There’s a lot more to this panel. It winds up being a lot more interesting than the debates over MP3s and digital downloads, and get to the heart of how we hear. I’ll try to pull it apart and talk to people with more expertise than my own about is soon, but in the meantime, there are copious notes and audio downloads to go along with the video:
http://www.ethanwiner.com/aes/

Thanks to oivindi (see also SoundCloud) for the tip.

Why bother with this whole rant? I’m hopeful that, if we look beyond the simplistic explanations to the actual science, history, and magic by which we all hear music, we’ll find out a lot more about what music means. The story above came from the business section, but the industry isn’t a good place to look for answers.
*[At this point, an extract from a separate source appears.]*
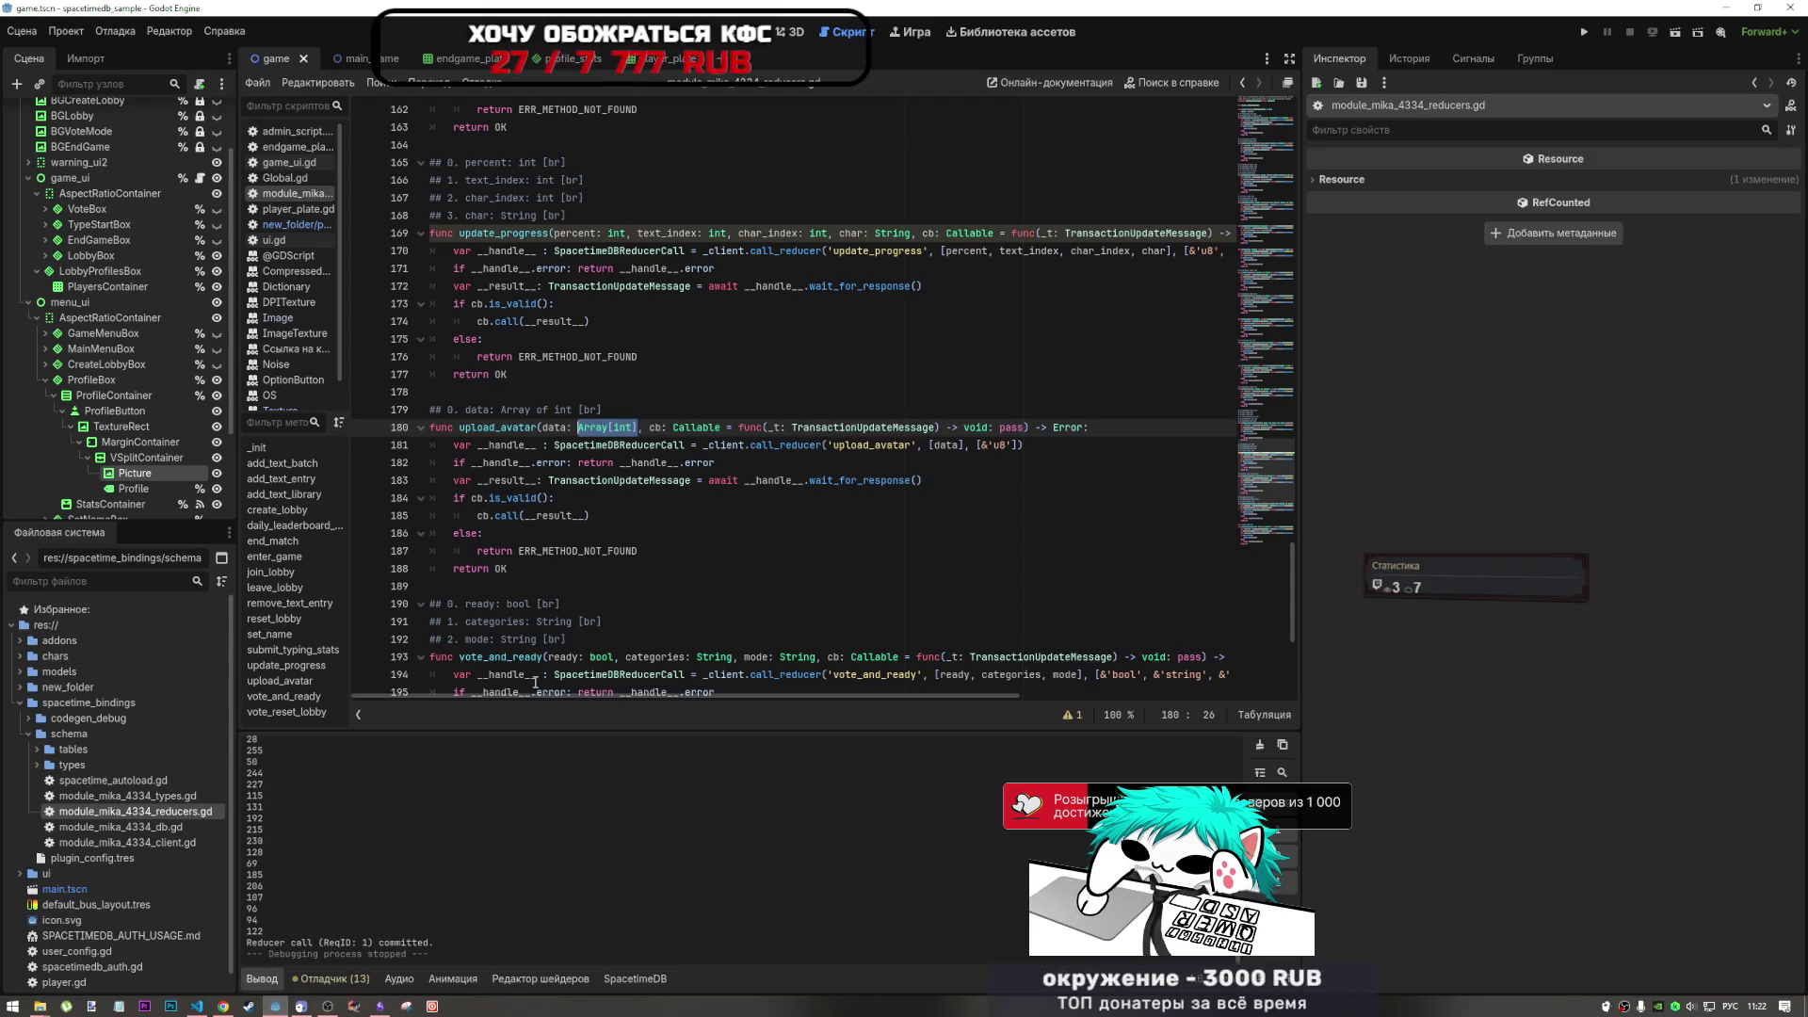
mouse_move(763, 475)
The failure of a format like SACD shows a real failure of understanding about how people listen, how they perceive quality, and even basics of how formats and compatibility would appeal. Nor has the recording industry always given you a better product for more money: they were just as happy to sell you excerpts of music at ridiculously inflated prices at lower fidelity for mobile formats in the form of ringtones.

My alternative rebuttal:

1. Audio and visual technology have advanced in lockstep, whether or not consumers have always bought the gear.
2. MP3/AAC files can sound just fine, so it’s not fair to leave audio complaints at their doorstep; what we need is better testing under optimal circumstances, not just how these formats fail.
3. The transistor radio, not the iPod, was the great backwards step in mobility; it shows just how important being mobile and cheap and for how long, years before digital.
4. The real culprits in the loudness wars is media consolidation and top-of-the-charts senselessness, not mastering engineers or iPods.
5. Listener are the variable, not tech.
6. Human perception is always the first place to consider – even with pros.

If you want to improve “fidelity,” even for your own listening, you can’t ignore the listener. You can’t ignore perception. And you certainly can’t ignore history. But pay attention to these things, and who knows what’s possible?